The structural repairs came with a price tag of around $150,000, much higher than OBSD was hoping for when it put the project out for bid but one that it was able to afford because of the fiscally conservative approach the district has taken, Superintendent Amy Huntley said.
Repairs were completed throughout the structure, including below the stadium’s western end. New posts and triangular brackets were installed to replace an eroding post, and are now carrying much of the weight and support. Chris Patana, OBSD facilities maintenance director, said with these repairs he’s now not as concerned about a small earthquake causing that side to collapse, which was a serious concern before the fix.
Triangular brackets were also installed below the stadium’s eastern end, directly underneath seating areas. The intent of the brackets, Patana said, is to provide support and allow for seating on both sides of the stadium.

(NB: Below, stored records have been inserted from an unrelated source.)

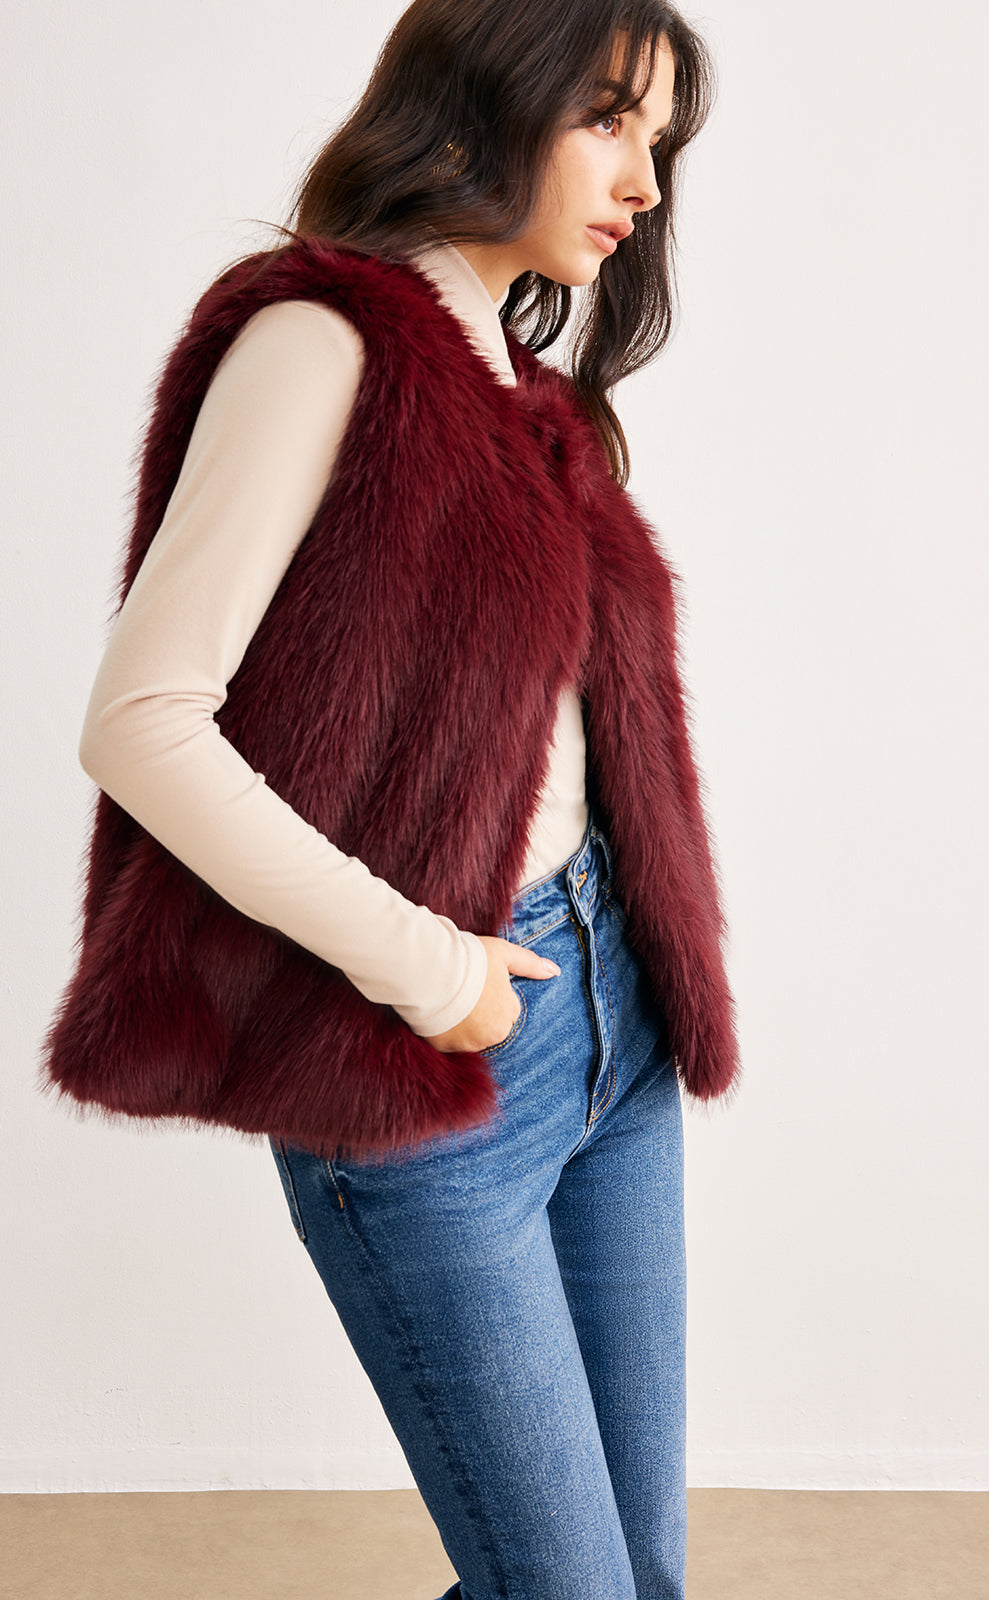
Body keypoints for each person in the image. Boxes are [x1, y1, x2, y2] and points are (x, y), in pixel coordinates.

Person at [43, 2, 739, 1595]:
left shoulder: (518, 389)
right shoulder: (322, 341)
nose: (645, 182)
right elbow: (143, 725)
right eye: (611, 119)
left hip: (611, 1026)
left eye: (661, 140)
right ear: (491, 92)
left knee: (635, 1582)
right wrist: (432, 973)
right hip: (436, 1061)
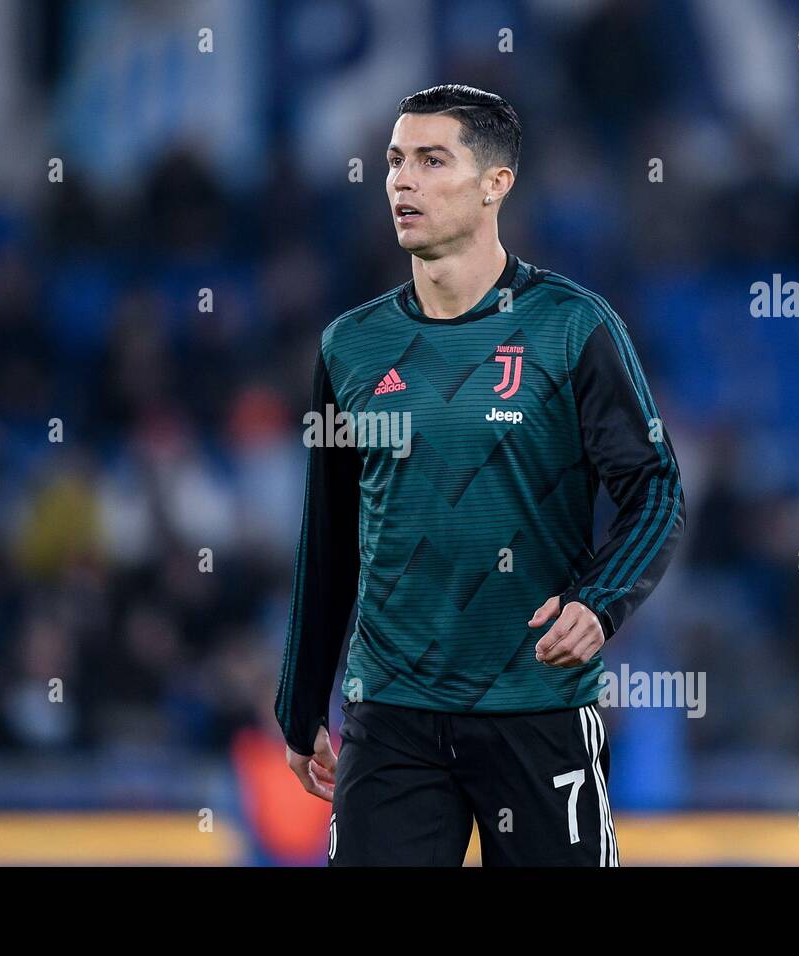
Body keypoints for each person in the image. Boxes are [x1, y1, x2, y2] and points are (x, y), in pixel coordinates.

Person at [275, 84, 684, 866]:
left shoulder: (573, 328)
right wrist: (300, 704)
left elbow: (656, 489)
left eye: (433, 161)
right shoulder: (349, 347)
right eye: (395, 161)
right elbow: (327, 538)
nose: (403, 181)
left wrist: (599, 604)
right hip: (389, 716)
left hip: (536, 705)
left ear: (497, 183)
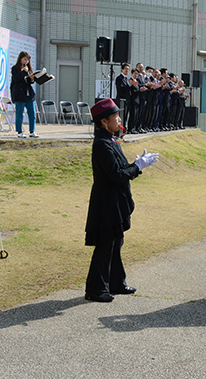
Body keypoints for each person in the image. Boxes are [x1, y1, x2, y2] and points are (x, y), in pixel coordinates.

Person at [84, 99, 158, 302]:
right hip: (106, 203)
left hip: (115, 201)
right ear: (103, 122)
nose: (119, 120)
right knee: (105, 244)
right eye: (115, 117)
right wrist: (138, 167)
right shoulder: (102, 144)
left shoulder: (110, 140)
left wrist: (136, 164)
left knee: (116, 243)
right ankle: (95, 289)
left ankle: (115, 282)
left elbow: (122, 169)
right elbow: (117, 175)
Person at [10, 51, 38, 138]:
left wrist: (32, 78)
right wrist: (24, 72)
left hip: (29, 95)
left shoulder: (28, 69)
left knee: (32, 113)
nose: (26, 62)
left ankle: (32, 131)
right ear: (20, 59)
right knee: (19, 113)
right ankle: (19, 132)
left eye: (28, 60)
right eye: (25, 59)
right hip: (19, 95)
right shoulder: (15, 68)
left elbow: (30, 82)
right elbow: (17, 79)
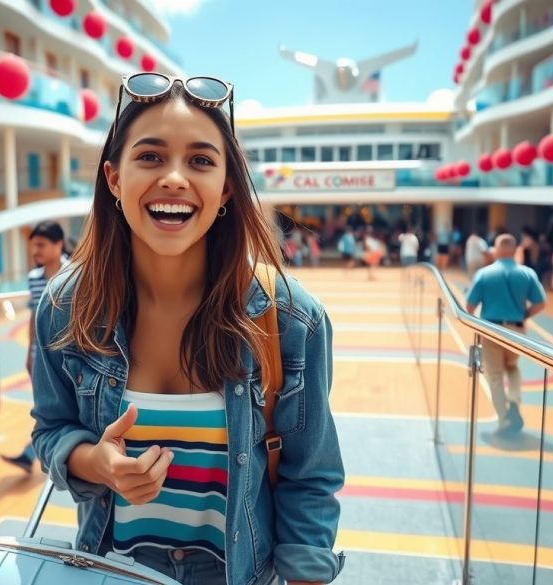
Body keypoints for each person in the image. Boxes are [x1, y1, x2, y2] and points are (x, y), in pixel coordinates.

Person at [30, 73, 345, 585]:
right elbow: (51, 430)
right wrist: (100, 464)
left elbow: (309, 478)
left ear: (225, 188)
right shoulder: (66, 306)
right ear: (114, 179)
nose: (175, 178)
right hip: (112, 569)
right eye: (150, 156)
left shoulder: (289, 318)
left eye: (200, 160)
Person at [0, 221, 70, 473]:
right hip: (43, 353)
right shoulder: (34, 278)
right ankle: (36, 455)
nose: (35, 251)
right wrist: (31, 351)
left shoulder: (74, 273)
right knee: (45, 407)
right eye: (33, 246)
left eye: (41, 245)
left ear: (58, 244)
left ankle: (49, 456)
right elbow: (34, 315)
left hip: (70, 352)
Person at [465, 234, 547, 435]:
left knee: (494, 376)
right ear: (514, 249)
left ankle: (504, 419)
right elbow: (541, 303)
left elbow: (469, 306)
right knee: (512, 366)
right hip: (517, 330)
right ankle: (514, 399)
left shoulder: (484, 274)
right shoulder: (527, 273)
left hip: (492, 330)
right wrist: (524, 315)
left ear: (497, 249)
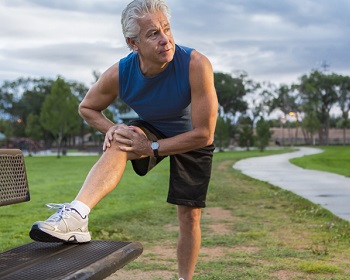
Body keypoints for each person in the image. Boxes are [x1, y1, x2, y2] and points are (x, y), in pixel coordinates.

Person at [29, 0, 218, 279]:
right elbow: (87, 108)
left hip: (191, 136)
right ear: (133, 43)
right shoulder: (120, 73)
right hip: (152, 127)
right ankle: (77, 216)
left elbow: (204, 134)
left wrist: (152, 147)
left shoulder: (195, 64)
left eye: (166, 29)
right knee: (121, 138)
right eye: (153, 34)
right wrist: (111, 127)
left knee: (189, 216)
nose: (165, 40)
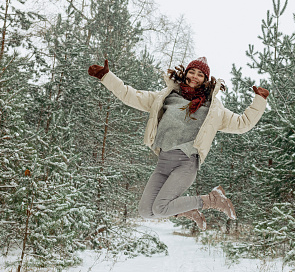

More triangular brackets were installed up on the concourse area to support the structure. Old turnbuckles were also replaced with new, specially designed turnbuckles, helping to keep the roof trusses stable going from side-to-side. One of the old turnbuckles had broken and fell, and any type of earth movement could have caused serious damage.
The work done this summer will allow people to be seated in the whole stadium and use the concession stand area. But certain areas will remain off-limits to visitors, including ramps and a stairwell by the concession stand concourse area that goes below the stadium. Restrooms on the concourse will also remain off-limits.
“We look to pretty much be back in business,” Patana said.